#### Data to use ####
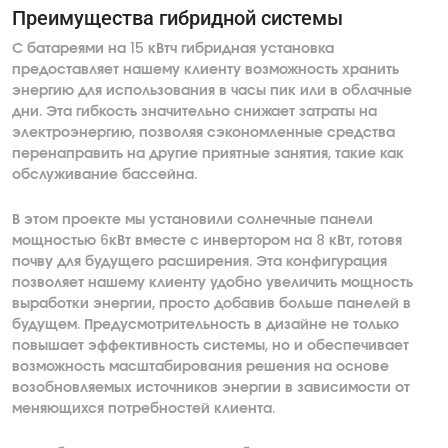
Преимущества гибридной системы
С батареями на 15 кВтч гибридная установка
предоставляет нашему клиенту возможность хранить
энергию для использования в часы пик или в облачные
дни. Эта гибкость значительно снижает затраты на
электроэнергию, позволяя сэкономленные средства
перенаправить на другие приятные занятия, такие как
обслуживание бассейна.
В этом проекте мы установили солнечные панели
мощностью 6кВт вместе с инвертором на 8 кВт, готовя
почву для будущего расширения. Эта конфигурация
позволяет нашему клиенту удобно увеличить мощность
выработки энергии, просто добавив больше панелей в
будущем. Предусмотрительность в дизайне не только
повышает эффективность системы, но и обеспечивает
возможность масштабирования решения на основе
возобновляемых источников энергии в зависимости от
меняющихся потребностей клиента.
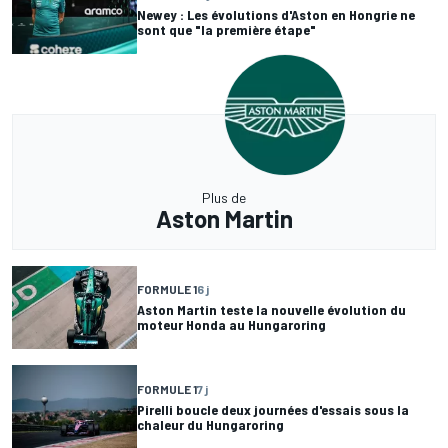
Newey : Les évolutions d'Aston en Hongrie ne
sont que "la première étape"
Plus de
Aston Martin
FORMULE 1
6 j
Aston Martin teste la nouvelle évolution du
moteur Honda au Hungaroring
FORMULE 1
7 j
Pirelli boucle deux journées d'essais sous la
chaleur du Hungaroring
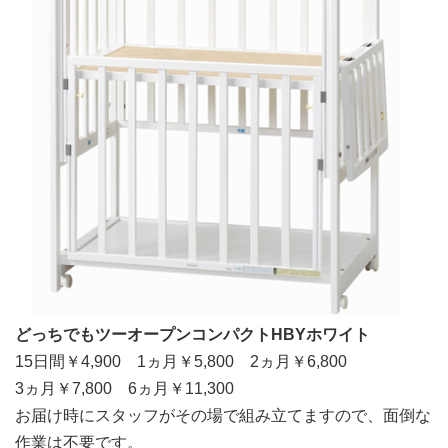
どっちでもツーオープンコンパクトHBYホワイト
15日間￥4,900 1ヵ月￥5,800 2ヵ月￥6,800
3ヵ月￥7,800 6ヵ月￥11,300
お届け時にスタッフがその場で組み立てますので、面倒な
作業は不要です。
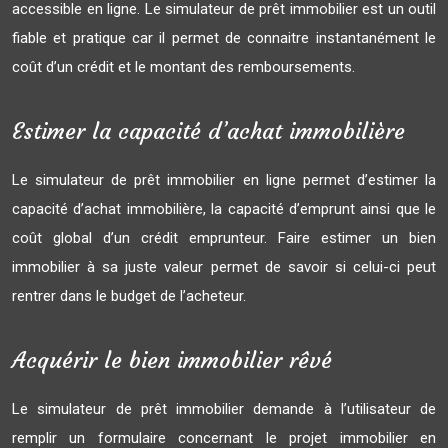
accessible en ligne. Le simulateur de prêt immobilier est un outil
fiable et pratique car il permet de connaitre instantanément le
coût d’un crédit et le montant des remboursements.
Estimer la capacité d’achat immobilière
Le simulateur de prêt immobilier en ligne permet d’estimer la
capacité d’achat immobilière, la capacité d’emprunt ainsi que le
coût global d’un crédit emprunteur. Faire estimer un bien
immobilier à sa juste valeur permet de savoir si celui-ci peut
rentrer dans le budget de l’acheteur.
Acquérir le bien immobilier rêvé
Le simulateur de prêt immobilier demande à l’utilisateur de
remplir un formulaire concernant le projet immobilier en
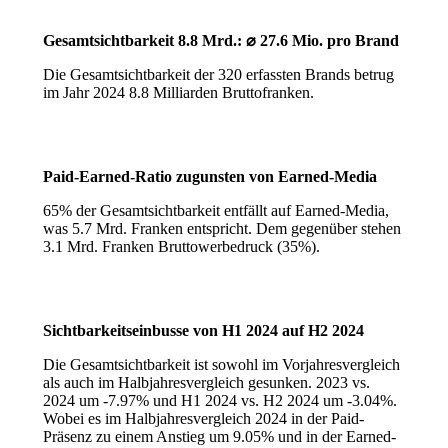
Gesamtsichtbarkeit 8.8 Mrd.: ⌀ 27.6 Mio. pro Brand
Die Gesamtsichtbarkeit der 320 erfassten Brands betrug
im Jahr 2024 8.8 Milliarden Bruttofranken.
Paid-
Earned
-Ratio zugunsten von
Earned
-Media
65% der Gesamtsichtbarkeit entfällt auf Earned-Media,
was 5.7 Mrd. Franken entspricht. Dem gegenüber stehen
3.1 Mrd. Franken Bruttowerbedruck (35%).
Sichtbarkeitseinbusse von H1 2024 auf H2 2024
Die Gesamtsichtbarkeit ist sowohl im Vorjahresvergleich
als auch im Halbjahresvergleich gesunken. 2023 vs.
2024 um -7.97% und H1 2024 vs. H2 2024 um -3.04%.
Wobei es im Halbjahresvergleich 2024 in der Paid-
Präsenz zu einem Anstieg um 9.05% und in der Earned-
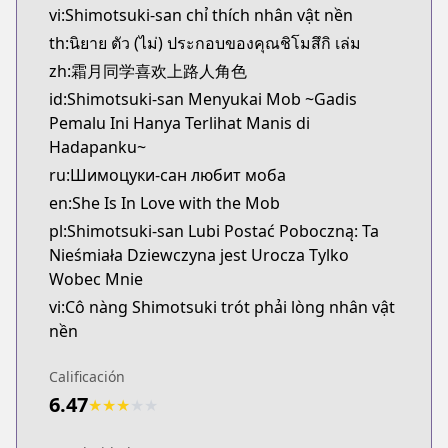
vi:Shimotsuki-san chỉ thích nhân vật nền
th:นิยาย ตัว (ไม่) ประกอบของคุณชิโมสึกิ เล่ม
zh:霜月同学喜欢上路人角色
id:Shimotsuki-san Menyukai Mob ~Gadis
Pemalu Ini Hanya Terlihat Manis di
Hadapanku~
ru:Шимоцуки-сан любит моба
en:She Is In Love with the Mob
pl:Shimotsuki-san Lubi Postać Poboczną: Ta
Nieśmiała Dziewczyna jest Urocza Tylko
Wobec Mnie
vi:Cô nàng Shimotsuki trót phải lòng nhân vật
nền
Calificación
6.47
★
★
★
★
★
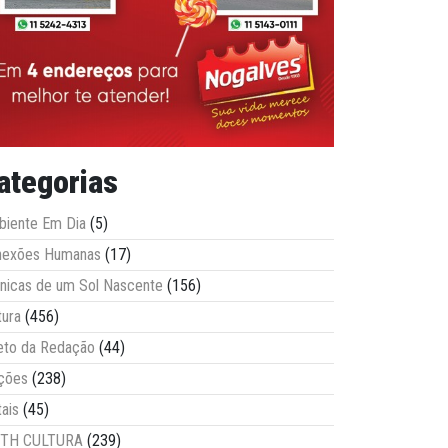
ategorias
iente Em Dia
(5)
nexões Humanas
(17)
nicas de um Sol Nascente
(156)
tura
(456)
eto da Redação
(44)
ções
(238)
tais
(45)
ITH CULTURA
(239)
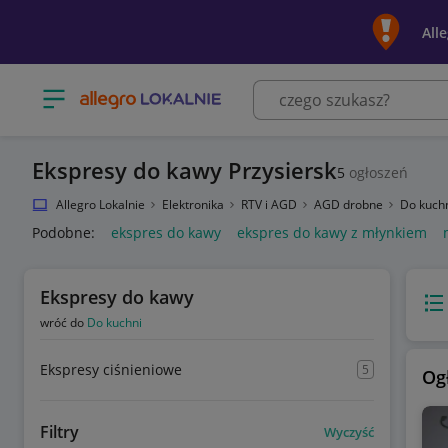
All
Otwórz menu z kategoriami
Ekspresy do kawy Przysiersk
5
ogłoszeń
Allegro Lokalnie
Elektronika
RTV i AGD
AGD drobne
Do kuch
Podobne:
ekspres do kawy
ekspres do kawy z młynkiem
Ekspresy do kawy
Wido
wróć do
Do kuchni
Ekspresy ciśnieniowe
5
Og
Filtry
Wyczyść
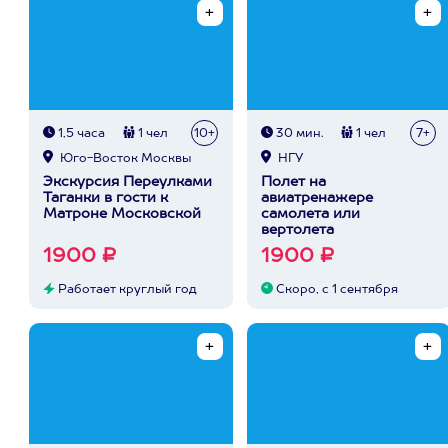
1,5 часа
1 чел
10+
30 мин.
1 чел
7+
Юго-Восток Москвы
НГУ
Экскурсия Переулками
Полет на
Таганки в гости к
авиатренажере
Матроне Московской
самолета или
вертолета
1900 ₽
1900 ₽
Работает круглый год
Скоро, с 1 сентября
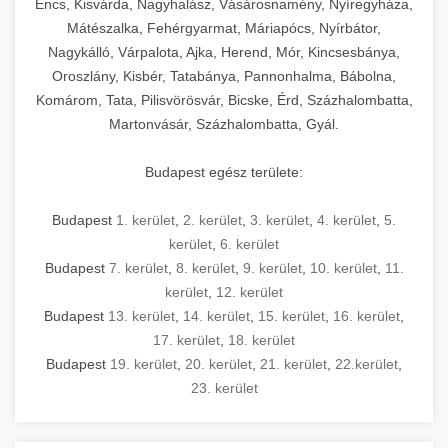
Encs, Kisvárda, Nagyhalász, Vásárosnamény, Nyíregyháza,
Mátészalka, Fehérgyarmat, Máriapócs, Nyírbátor,
Nagykálló, Várpalota, Ajka, Herend, Mór, Kincsesbánya,
Oroszlány, Kisbér, Tatabánya, Pannonhalma, Bábolna,
Komárom, Tata, Pilisvörösvár, Bicske, Érd, Százhalombatta,
Martonvásár, Százhalombatta, Gyál.
Budapest egész területe:
Budapest
1. kerület
,
2. kerület
,
3. kerület
,
4. kerület
,
5.
kerület
,
6. kerület
Budapest
7. kerület
,
8. kerület
,
9. kerület
,
10. kerület
,
11.
kerület
,
12. kerület
Budapest
13. kerület
,
14. kerület
,
15. kerület
,
16. kerület
,
17. kerület
,
18. kerület
Budapest
19. kerület
,
20. kerület
,
21. kerület
,
22.kerület
,
23. kerület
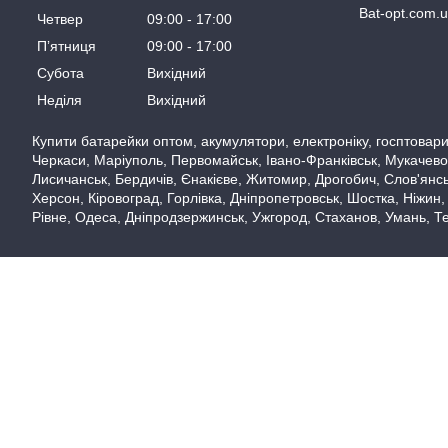
Bat-opt.com.
Четвер
09:00
17:00
Пʼятниця
09:00
17:00
Субота
Вихідний
Неділя
Вихідний
Купити батарейки оптом, акумулятори, електроніку, госптовари,
Черкаси, Маріуполь, Первомайськ, Івано-Франківськ, Мукачево,
Лисичанськ, Бердичів, Єнакієве, Житомир, Дрогобич, Слов'янськ
Херсон, Кіровоград, Горлівка, Дніпропетровськ, Шостка, Ніжин,
Рівне, Одеса, Дніпродзержинськ, Ужгород, Стаханов, Умань, Те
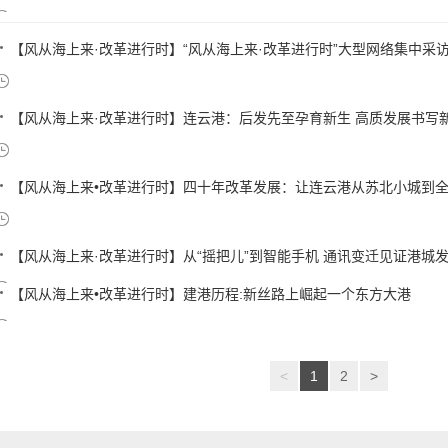
【风从海上来·改革进行时】“风从海上来·改革进行时”大型网络集中采访活
【风从海上来·改革进行时】连云港：后发先至孕育新生 高质发展书写新时
【风从海上来•改革进行时】四十年改革发展：让连云港从苏北小城到全国
【风从海上来·改革进行时】从“摇把儿”到智能手机 通讯变迁见证港城
【风从海上来•改革进行时】建港历程:新丝路上崛起一个东方大港
<
1
2
>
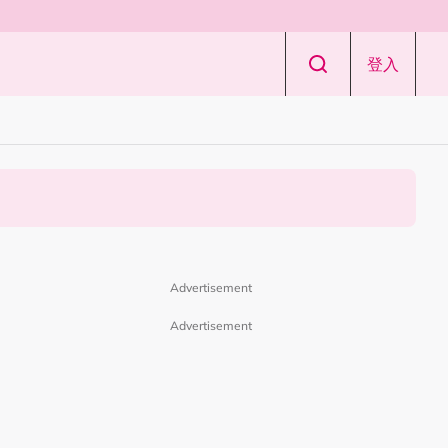
登入
Advertisement
Advertisement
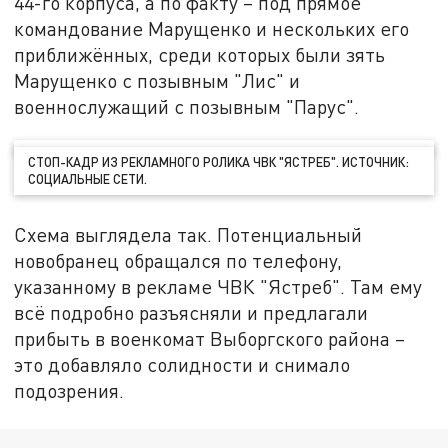
44-го корпуса, а по факту – под прямое
командование Марущенко и нескольких его
приближённых, среди которых были зять
Марущенко с позывным "Лис" и
военнослужащий с позывным "Парус".
СТОП-КАДР ИЗ РЕКЛАМНОГО РОЛИКА ЧВК "ЯСТРЕБ". ИСТОЧНИК:
СОЦИАЛЬНЫЕ СЕТИ.
Схема выглядела так. Потенциальный
новобранец обращался по телефону,
указанному в рекламе ЧВК "Ястреб". Там ему
всё подробно разъясняли и предлагали
прибыть в военкомат Выборгского района –
это добавляло солидности и снимало
подозрения.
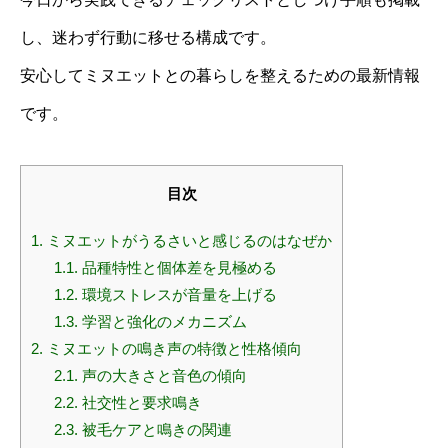
し、迷わず行動に移せる構成です。
安心してミヌエットとの暮らしを整えるための最新情報
です。
目次
1.
ミヌエットがうるさいと感じるのはなぜか
1.1.
品種特性と個体差を見極める
1.2.
環境ストレスが音量を上げる
1.3.
学習と強化のメカニズム
2.
ミヌエットの鳴き声の特徴と性格傾向
2.1.
声の大きさと音色の傾向
2.2.
社交性と要求鳴き
2.3.
被毛ケアと鳴きの関連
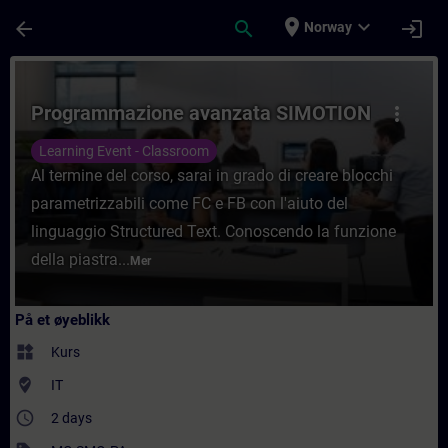
Gå til hovedinnhold
Siden er lastet inn
place
expand_more
arrow_back
search
login
Norway
Kurs - Programmazione avanzata SIMOTION 
Programmazione avanzata SIMOTION
more_vert
Learning Event - Classroom
Al termine del corso, sarai in grado di creare blocchi
parametrizzabili come FC e FB con l'aiuto del
linguaggio Structured Text. Conoscendo la funzione
della piastra...
Mer
På et øyeblikk
widgets
Kurs
where_to_vote
IT
access_time
2 days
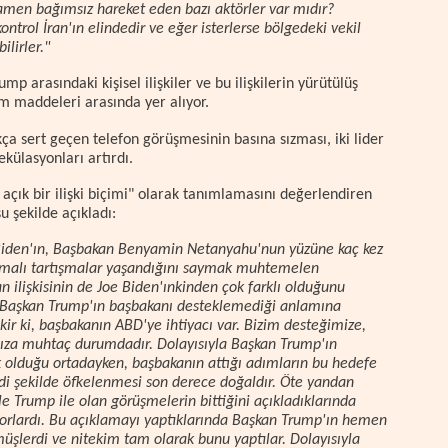
men bağımsız hareket eden bazı aktörler var mıdır?
ontrol İran'ın elindedir ve eğer isterlerse bölgedeki vekil
lirler."
p arasındaki kişisel ilişkiler ve bu ilişkilerin yürütülüş
em maddeleri arasında yer alıyor.
ça sert geçen telefon görüşmesinin basına sızması, iki lider
ekülasyonları artırdı.
çık bir ilişki biçimi" olarak tanımlamasını değerlendiren
u şekilde açıkladı:
Biden'ın, Başbakan Benyamin Netanyahu'nun yüzüne kaç kez
rışmalı tartışmalar yaşandığını saymak muhtemelen
 ilişkisinin de Joe Biden'ınkinden çok farklı olduğunu
aşkan Trump'ın başbakanı desteklemediği anlamına
r ki, başbakanın ABD'ye ihtiyacı var. Bizim desteğimize,
mıza muhtaç durumdadır. Dolayısıyla Başkan Trump'ın
ek olduğu ortadayken, başbakanın attığı adımların bu hedefe
ddi şekilde öfkelenmesi son derece doğaldır. Öte yandan
yle Trump ile olan görüşmelerin bittiğini açıkladıklarında
iyorlardı. Bu açıklamayı yaptıklarında Başkan Trump'ın hemen
üşlerdi ve nitekim tam olarak bunu yaptılar. Dolayısıyla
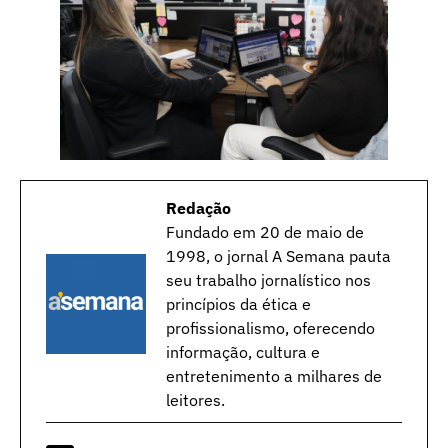
Redação
Fundado em 20 de maio de
1998, o jornal A Semana pauta
seu trabalho jornalístico nos
princípios da ética e
profissionalismo, oferecendo
informação, cultura e
entretenimento a milhares de
leitores.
####
**Instruction**
Answer with the number alone after working out how many lines in the records contain the string "Martin".

**Your solution**
2